§ **Exercise material**:
%%
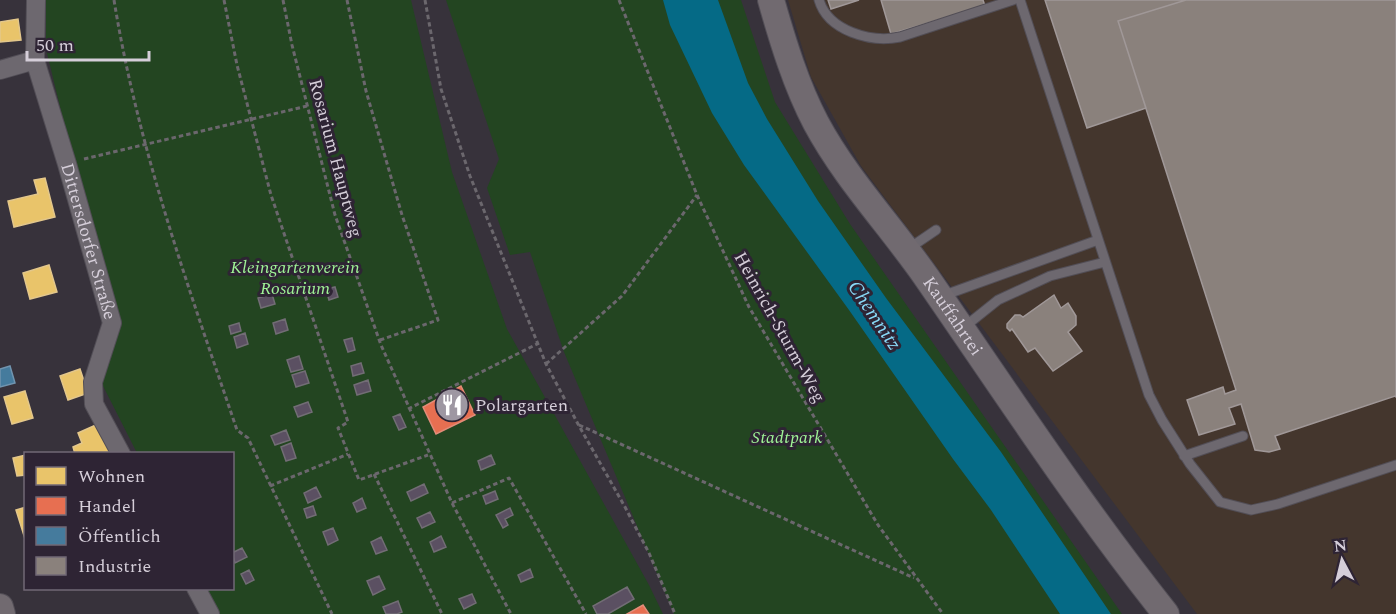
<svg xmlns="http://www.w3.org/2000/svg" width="1396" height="614" font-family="Spectral,serif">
<rect width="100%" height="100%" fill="#37323b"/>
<path fill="#44362d" d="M788,0h608v614h-199l-336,-448 -50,-89z"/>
<path fill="#234521" d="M46,0h365l41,172 55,157 142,256 14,29h-445l-13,-25 27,-1v-134l-95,-1 -36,-71 18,-59 -41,-142 -32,-132z
M446,0h295l34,102 75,122 272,390h-448l-110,-262 -34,-100 -20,3 -23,-67 12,-29z"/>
<path fill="#056a86" d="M663,0h55l30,83 19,36 51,82 68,97 115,154 110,162h-51l-69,-104 -38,-51 -104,-149 -105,-145 -32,-52 -42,-88z"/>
<path fill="#e9c46a" stroke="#e3c78b" stroke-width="1.5" d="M18,19l3,21 -21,2v-20z
M45,178l10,39 -41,10 -6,-26 30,-7 -4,-14z
M49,265l8,27 -27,7 -7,-26z
M80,369l8,24 -20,7 -8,-24z
M25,391l8,27 -21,6 -8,-27z
M98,424l12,30h-35l-2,-7 9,-4 -4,-10z
M26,455v20l-9,1 -4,-18z
M26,507v35l-10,-32z"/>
<path fill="#e76f51" stroke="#e28c7a" stroke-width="1.5" d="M461,386l14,29 -39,19 -13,-27z
M643,605l6,9h-22z"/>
<path fill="#457b9d" stroke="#7094af" stroke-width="1.5" d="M10,366l5,17 -15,4v-18z"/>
<path fill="#8a817c" stroke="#a09898" stroke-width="1.5" d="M828,0h31l-28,9z
M881,0h102l2,6 -94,28z
M1045,0h141l-68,21 28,87 -59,20z
M1186,0h210v397l-1,-1 -120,40 5,13 -11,3 -14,-2 -14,-46 -12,4 6,16 -36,11 -12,-35 36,-13 2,7 11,-4 -118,-369z
M1054,295l7,13 7,-5 8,13v9l-8,7 14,19 -29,20 -18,-23 -7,4 -16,-23 -2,2 -3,-3v-4l8,-9h5l3,2z"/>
<path fill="#5b5062" stroke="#726d75" stroke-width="1.5" d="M335,287l3,10 -9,3 -3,-11z
M272,294l3,10 -14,4 -3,-10z
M285,319l3,11 -12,4 -3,-11z
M239,323l2,8 -10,3 -2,-8z
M245,333l3,11 -11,4 -3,-11z
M352,338l3,12 -7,2 -4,-12z
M299,356l4,13 -12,3 -4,-12z
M361,363l3,10 -11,3 -2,-10z
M305,371l4,12 -13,4 -4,-12z
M368,380l3,11 -14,4 -3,-10z
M308,402l4,10 -14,5 -4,-10z
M400,414l6,13 -7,3 -6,-13z
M286,430l4,10 -15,5 -4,-9z
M291,443l5,15 -10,3 -5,-14z
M491,455l4,9 -14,6 -3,-9z
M424,484l4,9 -17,8 -4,-9z
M316,487l5,10 -13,6 -4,-10z
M495,491l3,8 -12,5 -3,-8z
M362,498l4,10 -9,4 -4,-9z
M313,506l3,9 -9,3 -3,-9z
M510,508l3,7 -8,4 3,6 -5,3 -7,-13z
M430,512l5,10 -13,6 -5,-10z
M333,528l5,12 -10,5 -5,-13z
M441,536l5,11 -12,5 -4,-10z
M381,537l6,13 -11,4 -5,-12z
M242,548l5,9 -12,6 -3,-10z
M530,569l3,8 -12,5 -3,-7z
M249,570l5,10 -8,4 -5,-10z
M379,576l6,13 -12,6 -6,-14z
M627,587l7,12 -26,15h-11l-4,-8z
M472,594l4,9 -12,6 -5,-10z
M398,601l4,11 -5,2h-11l-3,-7z"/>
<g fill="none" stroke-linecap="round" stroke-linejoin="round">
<defs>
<path id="lane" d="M819,0c9,31 52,43 81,37l113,-37
M1020,0l129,395 13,25 28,44 30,38 31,8 27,-6 118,-39
M908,249l28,-19
M942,296l156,-56
M963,328l35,-28 52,-24 55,-14
M1184,456l59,-20"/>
<g id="street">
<path id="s1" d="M36,0l-1,60 32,104 45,159 -19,59 1,22 27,50"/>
<path d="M0,70l35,-10"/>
<path d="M196,588l14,26"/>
</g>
<g id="secondary">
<path id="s2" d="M771,0c12,42 25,85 45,123 30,56 75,103 111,155 78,113 153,228 239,336"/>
<path d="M0,607l2,7"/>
</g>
</defs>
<use href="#lane" stroke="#524e56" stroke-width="11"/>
<use href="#street" stroke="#524e56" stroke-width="20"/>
<use href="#secondary" stroke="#524e56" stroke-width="28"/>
<path stroke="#6b676d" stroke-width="3" stroke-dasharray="4.5 3" stroke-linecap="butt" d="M114,0c24,148 75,289 123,430l11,8 84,176
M224,0l13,65 34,130 77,227 -10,6 21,52 69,-25
M283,0l9,45 43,170 46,130 71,158 59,111
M347,0l19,91 36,124 36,105 -58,20
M425,0l16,89 29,87 76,188 32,60 47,83 24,46 26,61
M619,0l78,195 52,112 129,218 65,89
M84,159l223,-53
M546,364l76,-68 75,-101
M408,409l131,-66
M579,425l335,153
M374,474l68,140
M270,486l78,-32
M452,503l57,-25 77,136"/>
<use href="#lane" stroke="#6d686f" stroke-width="9"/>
<use href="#street" stroke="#6d686f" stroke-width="18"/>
<use href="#secondary" stroke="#716a70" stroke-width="26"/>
</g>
<defs>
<symbol id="restaurant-disc" viewBox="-11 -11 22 22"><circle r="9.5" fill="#9e97a2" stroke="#2e2434"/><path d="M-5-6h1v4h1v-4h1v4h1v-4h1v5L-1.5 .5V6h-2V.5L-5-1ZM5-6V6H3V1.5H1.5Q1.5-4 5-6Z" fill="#fff"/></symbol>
</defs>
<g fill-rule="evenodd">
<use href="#restaurant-disc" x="433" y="386" width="38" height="38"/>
</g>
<g text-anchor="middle" stroke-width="6" stroke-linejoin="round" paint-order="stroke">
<g font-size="18" fill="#d5ced9" stroke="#2e2434">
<text transform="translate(336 158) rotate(75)" y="6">Rosarium Hauptweg</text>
<text dy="6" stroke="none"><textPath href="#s1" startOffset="249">Dittersdorfer Straße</textPath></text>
<text dy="6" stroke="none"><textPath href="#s2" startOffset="368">Kauffahrtei</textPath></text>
<text transform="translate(780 327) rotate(61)" y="6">Heinrich-Sturm-Weg</text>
</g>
<g font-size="18" font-style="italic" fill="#9ff396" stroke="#2e2434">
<text x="295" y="273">Kleingartenverein<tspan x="295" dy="21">Rosarium</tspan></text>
<text x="787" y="443">Stadtpark</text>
</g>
<g font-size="18" fill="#d5ced9" stroke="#2e2434" text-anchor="start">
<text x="475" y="411">Polargarten</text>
</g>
<g font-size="20" font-style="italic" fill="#88d9f7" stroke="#2e2434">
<text transform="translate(875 315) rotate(56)" y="7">Chemnitz</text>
</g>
</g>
<rect x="24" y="452" width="210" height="138" fill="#2e2434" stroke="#716876" stroke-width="1.5"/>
<rect x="36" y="467" width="30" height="18" fill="#e9c46a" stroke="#716876" stroke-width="1.5"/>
<text x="78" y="482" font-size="18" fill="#d5ced9">Wohnen</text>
<rect x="36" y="497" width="30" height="18" fill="#e76f51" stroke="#716876" stroke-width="1.5"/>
<text x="78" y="512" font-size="18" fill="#d5ced9">Handel</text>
<rect x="36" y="527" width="30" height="18" fill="#457b9d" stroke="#716876" stroke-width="1.5"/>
<text x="78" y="542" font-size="18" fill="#d5ced9">Öffentlich</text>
<rect x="36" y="557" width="30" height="18" fill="#8a817c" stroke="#716876" stroke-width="1.5"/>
<text x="78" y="572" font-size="18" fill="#d5ced9">Industrie</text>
<g transform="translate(1342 560) rotate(353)" stroke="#2e2434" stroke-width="4.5" paint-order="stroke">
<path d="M0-4.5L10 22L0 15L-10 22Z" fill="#d5ced9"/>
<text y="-9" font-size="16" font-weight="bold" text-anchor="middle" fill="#d5ced9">N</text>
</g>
<path d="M27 51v9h122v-9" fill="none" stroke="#d5ced9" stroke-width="3"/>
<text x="36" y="51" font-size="18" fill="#d5ced9" stroke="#2e2434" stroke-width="4.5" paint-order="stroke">50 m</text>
</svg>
%%
§ **How to complete this task**: Go through the material line by line, tally each line containing "middle", and give the total only.

§ **Completed exercise**: 2